A bit like fast training and easy days there is also a place for tactical races with a slower time. This is what most athletes call race practice, as most championship races end in some sort of tactical battle.
I saw some good tactical racing in the Phoenix Park on Sunday, watching the Spar Great Ireland Run, which also doubled as the National 10km Road Championship and a match race between Ireland and a Commonwealth selection.
It was a great sight to see three Irish vests at the front of the women’s race, led by Fionnuala McCormack, who pulled in front at the critical time. The men’s race was a closer affair with Mick Clohisey alongside English runner Andy Maud as they entered the final stretch; Maud eventually prevailed with five seconds to spare in what was an exciting race to the end. Still, most runners were looking at the clock as they crossed the line, obsessed with the time as much as how they actually ran.
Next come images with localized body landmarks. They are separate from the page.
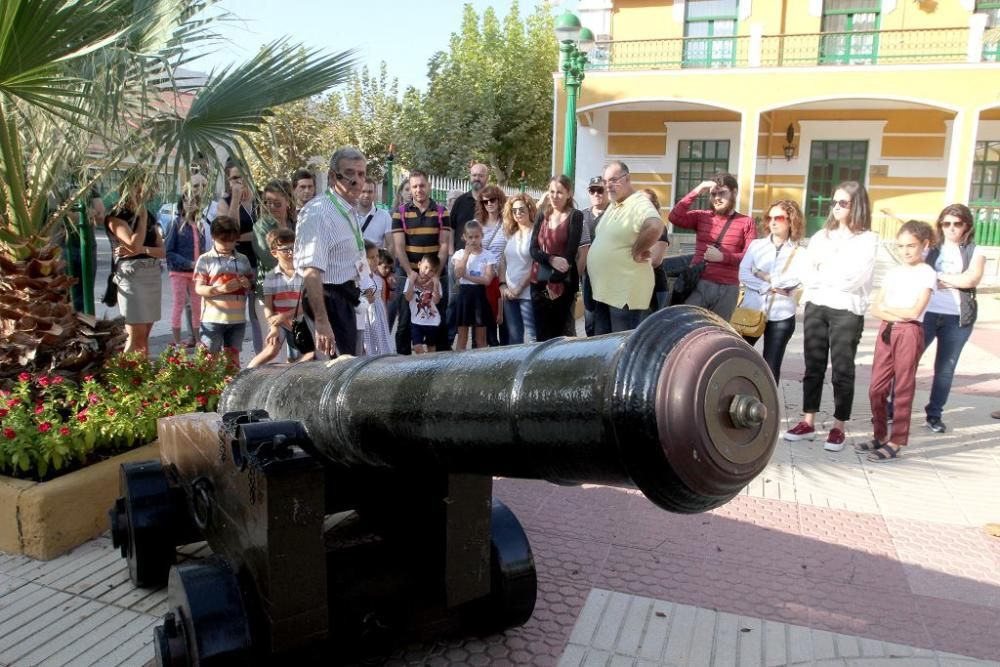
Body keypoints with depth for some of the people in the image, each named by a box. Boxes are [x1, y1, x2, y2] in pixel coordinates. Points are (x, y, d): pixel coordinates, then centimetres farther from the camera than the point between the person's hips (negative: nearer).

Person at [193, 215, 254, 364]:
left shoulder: (243, 260, 10)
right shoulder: (205, 259, -1)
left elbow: (251, 286, 16)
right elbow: (199, 289, -6)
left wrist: (247, 285, -8)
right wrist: (221, 289, -22)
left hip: (237, 318, 3)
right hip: (213, 318, -3)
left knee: (233, 357, 13)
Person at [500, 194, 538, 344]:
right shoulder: (510, 234, 13)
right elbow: (503, 261, 15)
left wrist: (520, 287, -11)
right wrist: (503, 285, 2)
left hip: (528, 293, -6)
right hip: (509, 293, 6)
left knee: (530, 339, -7)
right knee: (513, 337, 10)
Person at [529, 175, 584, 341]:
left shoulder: (575, 216, -3)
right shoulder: (542, 215, 9)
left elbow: (570, 252, -10)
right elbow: (534, 249, 3)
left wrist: (554, 281, -16)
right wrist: (551, 259, -17)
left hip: (563, 282, -4)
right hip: (539, 281, 4)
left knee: (558, 333, 1)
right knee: (541, 333, 6)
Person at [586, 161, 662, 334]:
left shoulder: (639, 203, -16)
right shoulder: (613, 205, 14)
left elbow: (655, 227, -36)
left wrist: (636, 252, -24)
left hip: (625, 292, -9)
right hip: (603, 289, 9)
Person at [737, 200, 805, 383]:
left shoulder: (799, 253, 2)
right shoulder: (756, 244, 6)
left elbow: (792, 280, -12)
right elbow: (743, 274, -4)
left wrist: (764, 277, -7)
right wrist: (769, 286, -14)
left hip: (781, 316, -1)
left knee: (772, 367, 5)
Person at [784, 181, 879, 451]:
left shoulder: (867, 239, -2)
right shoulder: (821, 235, 12)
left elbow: (851, 279, -14)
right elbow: (805, 273, 3)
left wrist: (821, 277, -4)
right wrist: (835, 279, -11)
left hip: (847, 311, -4)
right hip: (815, 307, 4)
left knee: (842, 369, 2)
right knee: (813, 366, 9)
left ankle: (838, 427, 10)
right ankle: (808, 422, 17)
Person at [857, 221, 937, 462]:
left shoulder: (927, 273, -4)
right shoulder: (894, 273, 12)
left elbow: (914, 312, -15)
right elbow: (875, 309, 6)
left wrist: (886, 308, -3)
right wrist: (895, 316, -11)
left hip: (909, 333, -6)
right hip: (886, 331, 6)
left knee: (903, 390, 0)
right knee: (876, 388, 7)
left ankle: (895, 444, 6)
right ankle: (879, 436, 20)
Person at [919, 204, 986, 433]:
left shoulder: (975, 252, 6)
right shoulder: (930, 248, 8)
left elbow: (971, 279, -11)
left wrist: (937, 276, -5)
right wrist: (955, 280, -9)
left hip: (957, 319, 1)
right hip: (926, 314, 0)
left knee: (945, 368, 7)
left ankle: (934, 414, 17)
I certainly noticed the contrast when watching the Grand National the day before, where there was no mention whatsoever of how fast the horses were running. In fact, I’ve rarely ever heard times mentioned at the completion of a horse race.
I’ve always enjoyed the Grand National, and was relaxing in my hotel room last Saturday, after a busy few days in Dublin, wondering which horse I would pick.
Like most people I find watching horse racing much more exciting when you pick a horse; that way the race ends up getting my full attention. As the horses were making their way to the start at Aintree, I scrolled through the start list and stopped at Rule the World.
Hurdle
I couldn’t believe I had picked a horse to cheer for all the way to the last hurdle and into the finish – a quiet afternoon brought to life just because I aligned myself with a random horse a few minutes before it was called to the start line.
It probably wasn’t a very fast race, given the soft conditions and the fact an outsider like Rule the World was victorious, but no one seemed to care whatsoever about the time. It was such an exciting race and got me on my feet shouting at the television and, of course, the time just flew.